- KORTE OPDRACHT 1: Neem uit de tekst over biokerosine woord voor woord over wat er staat tussen "De studie van" en "in hoogwaardige producten.", die twee stukken zelf meegerekend.
- KORTE OPDRACHT 2: Noem alles wat volgens de tekst over biokerosine samen de combinatie vormt waardoor Nederland alle ingrediënten in huis heeft.
- KORTE OPDRACHT 3: Schrijf de tekst over biokerosine verder vanaf de laatste zin.

De studie van CE Delft ‘Overheidsmaatregelen biokerosine’ is 12 juli 2017 naar de Tweede Kamer gestuurd. CE Delft heeft in dit rapport geconcludeerd dat het niet mogelijk is een eenduidige aanbeveling te geven over de wenselijkheid van overheidsbeleid om het gebruik van biokerosine te stimuleren. Er wordt wel gewezen op het belang van duurzame biokerosine als belangrijke maatregel om de emissies van de luchtvaartsector zelf te reduceren. Daarnaast onderstreept het rapport dat Nederland dankzij de combinatie van chemische industrie, (lucht) havens en kennisinstellingen, alle ingrediënten in huis heeft om een belangrijke speler op de markt voor biokerosine te worden en daarmee onderdeel kan worden van een bredere grootschalige omzetting van biomassa in hoogwaardige producten.

- GEGEVENS:
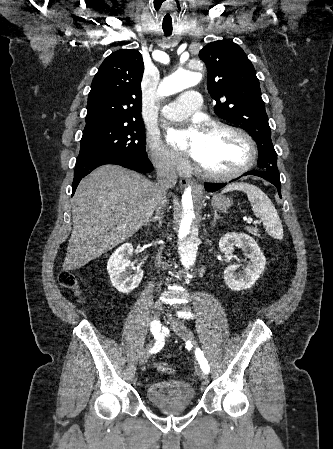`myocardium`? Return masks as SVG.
Listing matches in <instances>:
<instances>
[{"mask_svg": "<svg viewBox=\"0 0 333 449\" xmlns=\"http://www.w3.org/2000/svg\"><path fill=\"white\" fill-rule=\"evenodd\" d=\"M205 131L206 132H226V133L238 136L245 142V144L247 146V159L239 168L229 171V172H224V173H216V172L209 171L208 169H206L205 167H203L201 164H199L196 161L195 165H196L197 169L199 170V172L203 176H205L206 178L213 180V181H219V182L228 181V180H232V179H235V178L243 175L244 173L249 171L254 166L256 157H257L256 144H255L253 138L245 130L235 127V126H232V125H229V124L215 122V123H211V124L207 125V127L205 128Z\"/></svg>", "mask_w": 333, "mask_h": 449, "instance_id": "obj_1", "label": "myocardium"}]
</instances>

- ANTWOORD 1:
De studie van CE Delft ‘Overheidsmaatregelen biokerosine’ is 12 juli 2017 naar de Tweede Kamer gestuurd. CE Delft heeft in dit rapport geconcludeerd dat het niet mogelijk is een eenduidige aanbeveling te geven over de wenselijkheid van overheidsbeleid om het gebruik van biokerosine te stimuleren. Er wordt wel gewezen op het belang van duurzame biokerosine als belangrijke maatregel om de emissies van de luchtvaartsector zelf te reduceren. Daarnaast onderstreept het rapport dat Nederland dankzij de combinatie van chemische industrie, (lucht) havens en kennisinstellingen, alle ingrediënten in huis heeft om een belangrijke speler op de markt voor biokerosine te worden en daarmee onderdeel kan worden van een bredere grootschalige omzetting van biomassa in hoogwaardige producten.

- ANTWOORD 2:
chemische industrie
(lucht) havens
kennisinstellingen

- ANTWOORD 3:
Mede in het kader hiervan wordt biokerosine ook uitvoerig besproken in de Duurzame Luchtvaarttafel onder de Mobiliteitstafel van het Klimaatakkoord. In dit traject zijn diverse stakeholders uit de sector betrokken die willen toewerken naar structurele productie en afname van duurzame biokerosine in Nederland. Daarnaast zal de Rijksbrede toetreding tot het KLM Corporate Biofuel Programme een additionele impuls geven aan de afname van duurzame biokerosine in Nederland.

Vraag 5

Kunt u aangeven op welke termijn de fabriek voor biokerosine feitelijk gereed zal zijn en kan functioneren? Tot hoeveel werkgelegenheid zal de fabriek leiden?

Vraag 6

Kunt u aangeven op welke locatie de fabriek komt, wat daarbij de overwegingen zijn en wat de kosten van transport zijn bij een locatie die ver van Schiphol/Lelystad is gesitueerd?

Antwoord 5 en 6

Zie het antwoord op vraag 2.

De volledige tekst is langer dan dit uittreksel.